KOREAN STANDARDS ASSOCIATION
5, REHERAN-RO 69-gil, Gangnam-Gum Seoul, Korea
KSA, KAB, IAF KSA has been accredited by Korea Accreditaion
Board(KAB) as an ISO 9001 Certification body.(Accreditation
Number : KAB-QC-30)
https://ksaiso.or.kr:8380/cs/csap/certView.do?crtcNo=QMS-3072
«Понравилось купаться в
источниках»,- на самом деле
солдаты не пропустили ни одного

--

__ASSIGNMENT__: Every line from the one that has "Number : KAB-QC-30)" down to the last line above must be written out exactly, with both ends included and nothing else.

__COMPLETED EXERCISE__:
Number : KAB-QC-30)
https://ksaiso.or.kr:8380/cs/csap/certView.do?crtcNo=QMS-3072
«Понравилось купаться в
источниках»,- на самом деле
солдаты не пропустили ни одного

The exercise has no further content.